Y cuando lo hace, el mismo Page que prometía plantar cara termina votando con el partido o, en el mejor de los casos, guardando un silencio tan cómplice como el de sus ocho diputados en el Congreso, que sistemáticamente sostienen las políticas que él critica. Como si de un Don Quijote moderno se tratara, carga contra molinos de viento que sabe que nunca va a derribar, mientras su fiel Sancho Panza, su número dos Sergio Gutiérrez, levanta la mano dócilmente con Moncloa para validar lo que su jefe reprocha desde la distancia. Las críticas de Page no pasan de ser ruido; su partido sabe que, a la hora de la verdad, el presidente castellanomanchego es predecible y leal al aparato.

La incongruencia alcanza su punto más grotesco con el problema de Ceuta. Mientras todo el mundo ve el problema, Page, que nunca ha dudado en alzar la voz para defender su pedigrí constitucionalista, ha optado por el silencio más sepulcral. Ni una palabra, ni un gesto. El Quijote que exigía igualdad para todos los españoles calla cuando el asunto afecta a una ciudad autónoma que no le da votos. El político que asegura que «la riqueza nacional es de todos» desaparece cuando la crisis es incómoda.

Pero el silencio de Page no es nuevo ni aislado. Mientras se prodiga en entrevistas nacionales y ruedas de prensa con flor en mano para simbolizar su compromiso con el partido, en su propia comunidad los problemas se acumulan sin que su voz se eleve con la misma intensidad. Castilla-La Mancha tiene la segunda renta más baja de España y más de 730.000 personas, el 34% de su población, están en riesgo de pobreza o exclusión social, nueve puntos por encima de la media nacional. La situación es especialmente dramática para los más jóvenes: el 43,4% de los menores de la región se encuentra en esa misma situación de vulnerabilidad, casi uno de cada dos niños.

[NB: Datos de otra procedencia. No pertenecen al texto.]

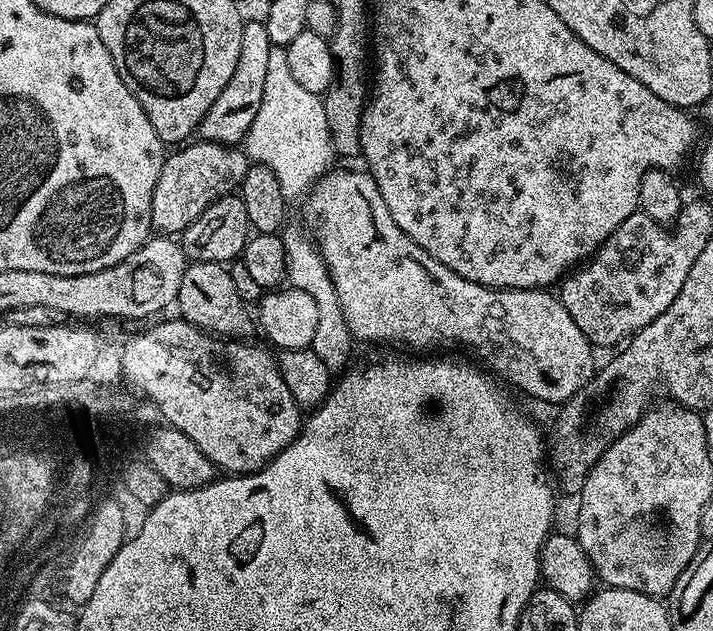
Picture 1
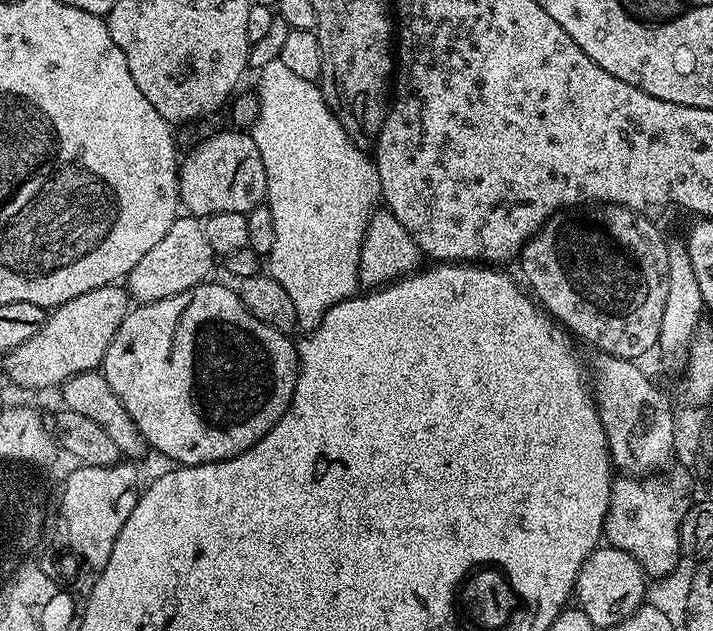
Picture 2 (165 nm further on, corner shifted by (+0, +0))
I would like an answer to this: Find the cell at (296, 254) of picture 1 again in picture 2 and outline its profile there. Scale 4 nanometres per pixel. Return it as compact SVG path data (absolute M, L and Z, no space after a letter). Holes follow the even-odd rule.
M280 59L262 66L258 76L260 111L250 125L250 133L265 167L266 206L274 214L274 246L268 251L266 268L290 294L297 325L309 333L319 328L326 310L357 295L361 287L360 251L368 223L382 200L380 179L373 157L342 130L338 118L326 106L317 81L293 74Z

La sanidad pública, ese servicio que Page dice defender con tanta vehemencia cuando hay que atacar al PP, sufre su peor momento con 99.503 pacientes en listas de espera. La región cuenta con solo 4,9 médicos por cada 1.000 habitantes, frente a los 6,5 de media nacional. Mientras, la presión fiscal no deja de aumentar: el Gobierno de Page ha incrementado los ingresos fiscales por habitante un 51,4% desde 2016, y la negativa a deflactar el IRPF ha permitido a la Junta recaudar 234 millones de euros más de lo previsto. Todo ello mientras más de 1.000 millones de euros destinados a políticas sociales han quedado sin ejecutar en los últimos once años. Pero de esto, Page no habla. No hay flor, ni rueda de prensa, ni «hasta aquí» para los problemas de los castellano-manchegos demostrando que su verdadero interés no es la región.

No es extraño que Page, en sus momentos de sinceridad, afirme que el PSOE atraviesa «una época muy oscura» y que el «futuro después de Pedro Sánchez será mejor». Lo que nunca aclara es por qué, si tanto le incomoda el rumbo, no lo corrige desde dentro con acciones, no con palabras. Porque, al final, Page es el político que habla como oposición y gobierna como sumisión. Un líder que busca el foco para sí mismo pero que huye de la luz cuando hay que rendir cuentas a su propia gente. Su legado no será el de un Quijote valiente, sino el de un personaje de folletín que siempre promete darlo todo y siempre acaba dando la razón a Sánchez. El silencio de Ceuta no es una excepción; es la regla que Page aplica también a los problemas cotidianos de Castilla-La Mancha.